GIVEN PASSAGE.
####

Best way to do so.

Bob Bedford

Sorry if I post here, but I don't have access to any valuable mysql ng for
this question, ans since 99% or php programmers deal with mysql, I'm sure
I'll get an answer here.

Look at the folloming table:
CREATE TABLE searchlog (
IDSearchLog MEDIUMINT UNSIGNED NOT NULL auto_increment,
F1 MEDIUMINT UNSIGNED default NULL,
F2 VARCHAR(40) default NULL,
F3a SMALLINT UNSIGNED default NULL,
F3b SMALLINT UNSIGNED default NULL,
F4a FLOAT(11,2) UNSIGNED default NULL,
F4b FLOAT(11,2) UNSIGNED default NULL,
F5a MEDIUMINT UNSIGNED default NULL,
F5b MEDIUMINT UNSIGNED default NULL,
F6 char(8) default NULL,
F7 char(8) default NULL,
F8 char(8) default NULL,
F9a TINYINT UNSIGNED default NULL,
F9b TINYINT UNSIGNED default NULL,
F10a FLOAT(6,2) UNSIGNED default NULL,
F10b FLOAT(6,2) UNSIGNED default NULL,
F11a FLOAT(6,2) UNSIGNED default NULL,
F11b FLOAT(6,2) UNSIGNED default NULL,
F12 datetime NOT NULL,
PRIMARY KEY (IDSearchLog),
UNIQUE KEY IDSearchLog (IDSearchLog),
INDEX AI_IDSearchLog (IDSearchLog)
);

Now this will be used for managing searchlog. Any time a search is done on
some fields, then I must log them.
For the long time, I think that they may be about 5-600 different search
type. Many search would be quite similar.
Now, for performances reasons I've 3 possibilities:
1) I may check if the same search is done then log only the datetime and the
IDSearchLog. If the same search doesn't exist, then I create it.
2) I may create a new entry on every search: I won't have to check if the
search exists, but I will have a lot of similar records. This will rise the
amount of data, but isn't quicker ? I avoid a check at every search.
3) I may create many tables. If you have a close look at the field's name
(explicitely changed for better understanding), any number with a or b next
to it means that you may define min and max. So for fields F3a and F3b is a
min and max value. So the limits combination may be quite common between
searches. So in my searchlog table, I may only have pointers to the
differents combinations. This seems very heavy in query time, but it let me
gain some space. Maybe I'm missing a quick way to create a new combination
every time, and return the existing ID if available instead of creating it.

After thinking at what I've, the first choice would have my preference. But
I'm scared that the search for existing record with the same fields would
slow down a lot, and it doesn't worth the gained space against choice 2.

####

INFORMATION PROVIDED.
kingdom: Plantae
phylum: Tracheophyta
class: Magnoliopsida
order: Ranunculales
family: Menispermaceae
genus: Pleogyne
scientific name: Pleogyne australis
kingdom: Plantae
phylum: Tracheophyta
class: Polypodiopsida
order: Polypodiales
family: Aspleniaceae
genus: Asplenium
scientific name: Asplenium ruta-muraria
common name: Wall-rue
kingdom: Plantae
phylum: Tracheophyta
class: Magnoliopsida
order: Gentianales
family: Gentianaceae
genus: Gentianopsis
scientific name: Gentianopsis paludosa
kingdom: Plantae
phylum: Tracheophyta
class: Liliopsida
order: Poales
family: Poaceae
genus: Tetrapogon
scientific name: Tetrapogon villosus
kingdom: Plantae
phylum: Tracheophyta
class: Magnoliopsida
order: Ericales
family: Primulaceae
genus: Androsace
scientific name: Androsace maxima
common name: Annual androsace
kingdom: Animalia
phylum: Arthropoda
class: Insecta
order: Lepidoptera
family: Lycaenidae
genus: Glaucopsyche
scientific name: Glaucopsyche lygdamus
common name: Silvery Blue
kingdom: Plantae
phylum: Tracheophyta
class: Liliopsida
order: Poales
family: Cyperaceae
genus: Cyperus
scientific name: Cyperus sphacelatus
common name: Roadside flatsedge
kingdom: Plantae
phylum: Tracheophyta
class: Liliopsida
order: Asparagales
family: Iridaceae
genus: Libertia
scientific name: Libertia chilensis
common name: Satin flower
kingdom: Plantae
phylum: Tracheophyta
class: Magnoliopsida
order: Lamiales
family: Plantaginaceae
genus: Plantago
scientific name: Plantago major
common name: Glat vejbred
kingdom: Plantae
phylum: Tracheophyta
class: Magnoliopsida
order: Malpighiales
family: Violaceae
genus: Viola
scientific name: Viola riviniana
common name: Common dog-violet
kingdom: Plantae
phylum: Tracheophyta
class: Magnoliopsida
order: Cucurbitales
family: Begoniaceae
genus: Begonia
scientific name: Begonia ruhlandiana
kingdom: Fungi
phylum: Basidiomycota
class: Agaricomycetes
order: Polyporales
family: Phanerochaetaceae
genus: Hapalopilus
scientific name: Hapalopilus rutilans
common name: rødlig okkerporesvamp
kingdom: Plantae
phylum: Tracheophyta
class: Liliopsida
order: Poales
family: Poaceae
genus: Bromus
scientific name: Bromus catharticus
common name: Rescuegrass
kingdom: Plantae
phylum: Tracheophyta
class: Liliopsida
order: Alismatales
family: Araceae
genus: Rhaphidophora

####

INSTRUCTIONS.
a) Reproduce the MySQL search-log post between "After thinking at" and "against choice 2.", inclusive.
b) Carry the MySQL search-log post forward from the point where it ends.

FINAL ANSWERS.
a)
After thinking at what I've, the first choice would have my preference. But
I'm scared that the search for existing record with the same fields would
slow down a lot, and it doesn't worth the gained space against choice 2.

b)
Maybe there is a simple way to add some fields in a query, and if the fields
combination already exists, return the ID.
Some search example:
Adidas, shoes, from 150$, to 250$, blue
Nike, socks, to 50$
Adidas, socks, to 60$
Nike, socks, to 60$
Adidas shoes, to 250$
Puma shoes, red
Puma shoes, yellow
.....
I've to log such fields in order to be as fast as possible, but also save
space.

Please help.

Bob

Jul 17 '05 #1

Subscribe Post Reply

1828

News Me

Bob Bedford wrote:

Sorry if I post here, but I don't have access to any valuable mysql ng
for this question, ans since 99% or php programmers deal with mysql, I'm
sure I'll get an answer here.

Look at the folloming table:
CREATE TABLE searchlog (
IDSearchLog MEDIUMINT UNSIGNED NOT NULL auto_increment,
F1 MEDIUMINT UNSIGNED default NULL,
F2 VARCHAR(40) default NULL,
F3a SMALLINT UNSIGNED default NULL,
F3b SMALLINT UNSIGNED default NULL,
F4a FLOAT(11,2) UNSIGNED default NULL,
F4b FLOAT(11,2) UNSIGNED default NULL,
F5a MEDIUMINT UNSIGNED default NULL,
F5b MEDIUMINT UNSIGNED default NULL,
F6 char(8) default NULL,
F7 char(8) default NULL,
F8 char(8) default NULL,
F9a TINYINT UNSIGNED default NULL,
F9b TINYINT UNSIGNED default NULL,
F10a FLOAT(6,2) UNSIGNED default NULL,
F10b FLOAT(6,2) UNSIGNED default NULL,
F11a FLOAT(6,2) UNSIGNED default NULL,
F11b FLOAT(6,2) UNSIGNED default NULL,
F12 datetime NOT NULL,
PRIMARY KEY (IDSearchLog),
UNIQUE KEY IDSearchLog (IDSearchLog),
INDEX AI_IDSearchLog (IDSearchLog)
);

You don't need the UNIQUE KEY clause because the manual says:

14.2.6 CREATE TABLE Syntax

A PRIMARY KEY is a unique KEY where all key columns must be defined as
NOT NULL.

<snip>

As for everything else, I have no idea what you are asking.

NM

--
convert uppercase WORDS to single keystrokes to reply

Jul 17 '05 #2

Dan Stumpus

"Bob Bedford" <be******@YouKnowWhatToDoHerehotmail.com> wrote

Now this will be used for managing searchlog. Any time a search is done on
some fields, then I must log them.
For the long time, I think that they may be about 5-600 different search
type. Many search would be quite similar.

For a log, just record the raw event. Don't try and get fancy. Doing so
may get you in trouble later when you want to mine the data in some way you
haven't even considered.

Try and be relational: use the part id or style/color/size id's from your
item master tables.

I'd also add timestamp, source, and session_id fields to each row.

Don't design to minimize physical storage. Design for maximum flexibility.

How many rows will your app be inserting a day, anyway? You could purge the
old records to a history table every month if it got really nuts.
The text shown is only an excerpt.